Swink moved his stock of goods to Rocky Ford in 1876, partnering with Isaiah Denness, and eventually he had a thousand acres of land, which he obtained by homestead, pre-emption and purchase. He developed the watermelon and cantaloupe industry in Rocky Ford, and In 1878 he introduced honey bees. In 1879 he grew his first crop of alfalfa. Swink invented the cantaloupe crate, which replaced the barrels formerly used for shipping the fruit, and he began the Arkansas Valley Fair.

The entire town of Rocky Ford was moved from its prior location in 1884 when railroad tracks were laid through the townsite. Ford owned most of the new land where the new town was built. In 1899 he helped to found the American Crystal Sugar Factory, which remained in operation until 1979. In 1904 Swink set up and directed Colorado's agricultural and horticultural display at the World's Fair in St. Louis, Missouri. Swink, appointed postmaster of Rocky Ford in 1876, was the first mayor of the town after it was incorporated in 1887, and he was a state senator for two terms. He was one of the original three county commissioners when Otero County was formed.

In October 1855 he was married to Mary J. Cool, and they had eleven children—six boys and five girls. He died in 1910 at the age of seventy-four.

==Legacy==
A state historical marker in Rocky Ford says this about the early town:

Its main asset, though, was Swink himself. He developed Rocky Ford's two main cash crops, melons and sugar beets; courted the town's largest corporation, the American Beet Sugar Company; and helped build the Rocky Ford Ditch, the spine of an extensive irrigation network. Swink's formula—land, transportation, industry, and water—represented prairie town-building at its best. He died in 1910, but his many gifts to this town still live on.

Swink began Watermelon Day in Rocky Ford: "The popularity of Watermelon Day started by Colorado Senator George Swink in 1878 gave rise to one of the longest-running festivals in Colorado."

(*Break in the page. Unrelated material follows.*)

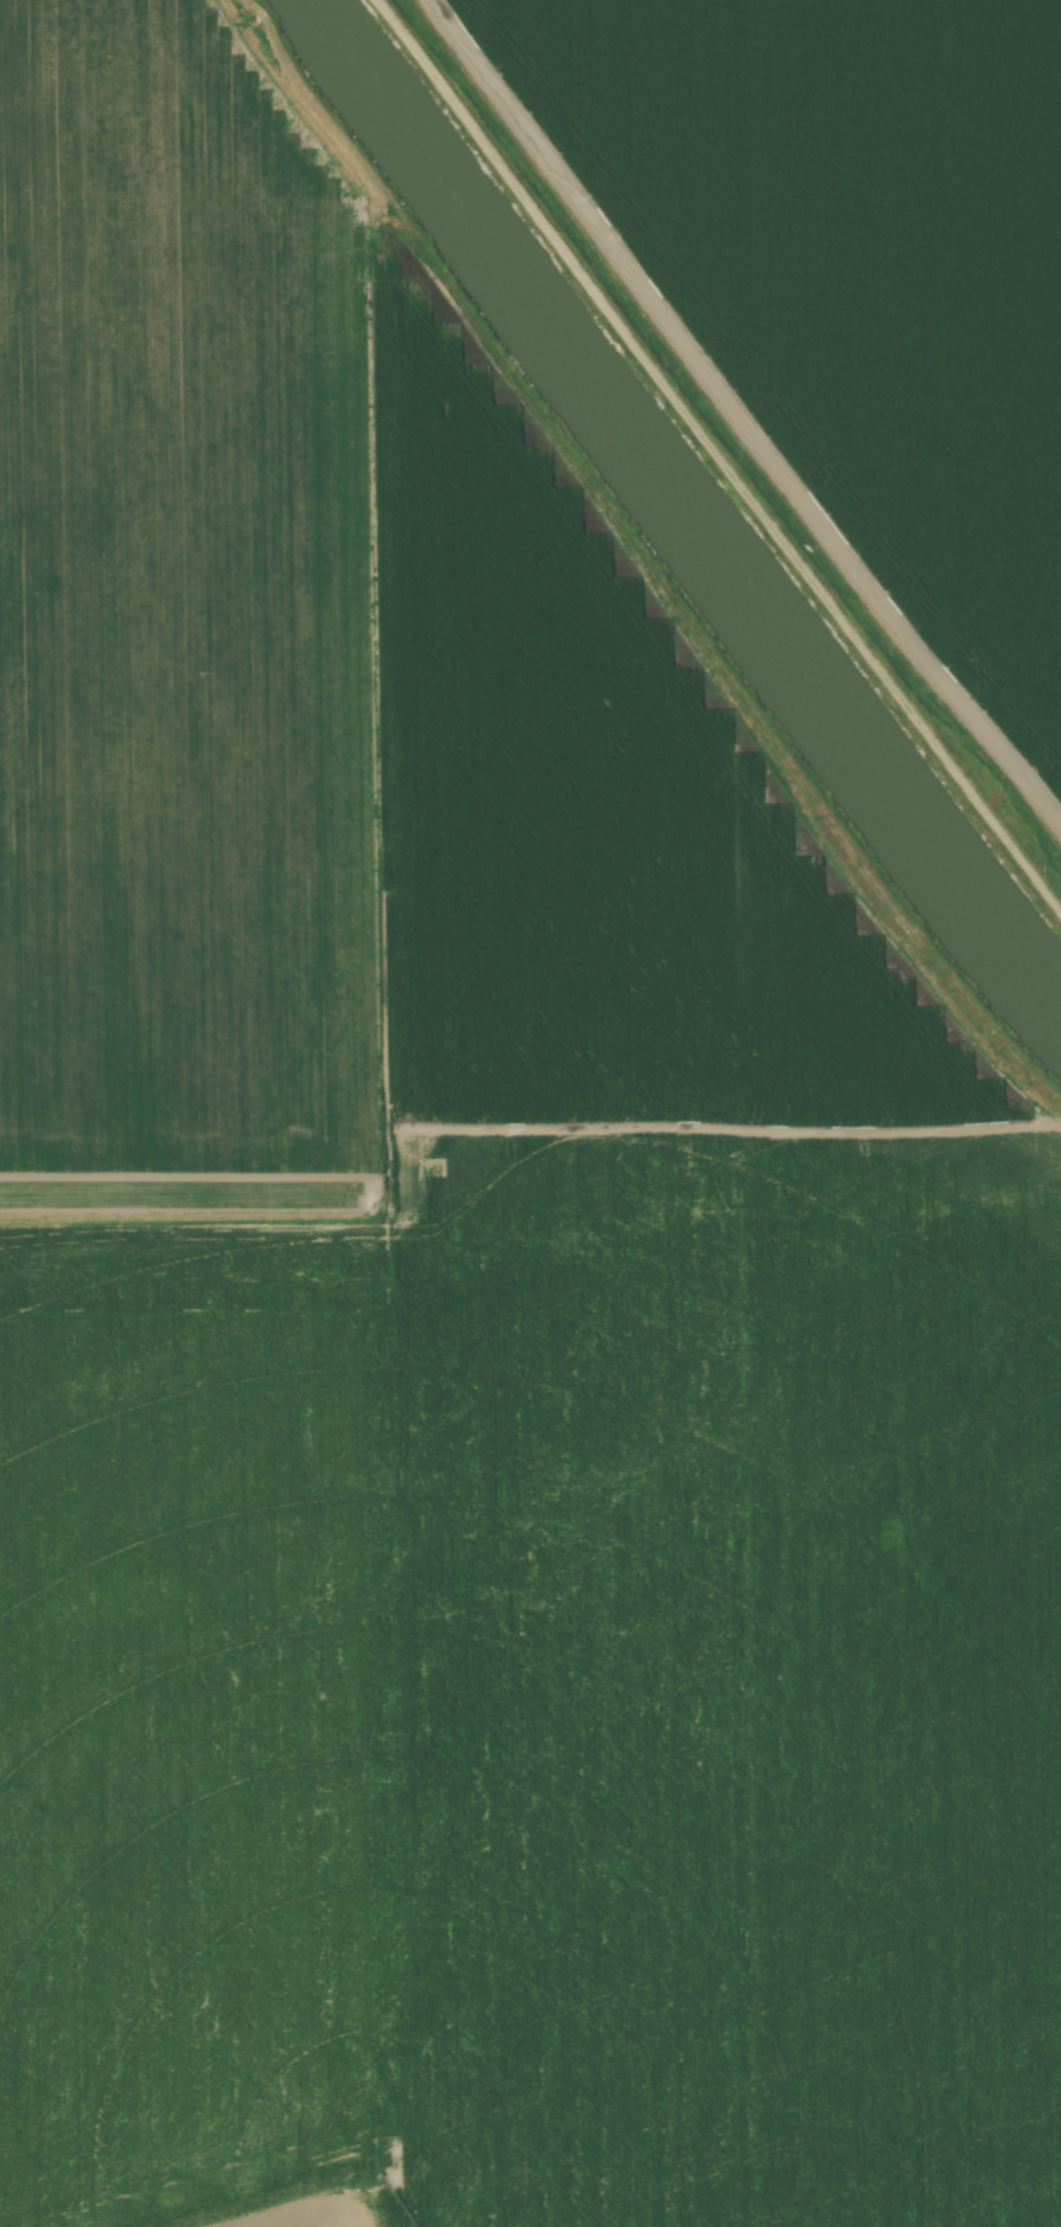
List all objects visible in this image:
crop: (842, 280)
road: (714, 458)
crop: (463, 1318)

The town of Swink, Colorado, was named after him. According to the town's website:

The people called a meeting to decide a new name for their town. George Swink was late in arriving, and as he entered the room the idea of Swink for the name of their settlement swept the audience. The name was approved [by postal authorities,] ... and thus George W. Swink was honored as the leading benefactor of the town.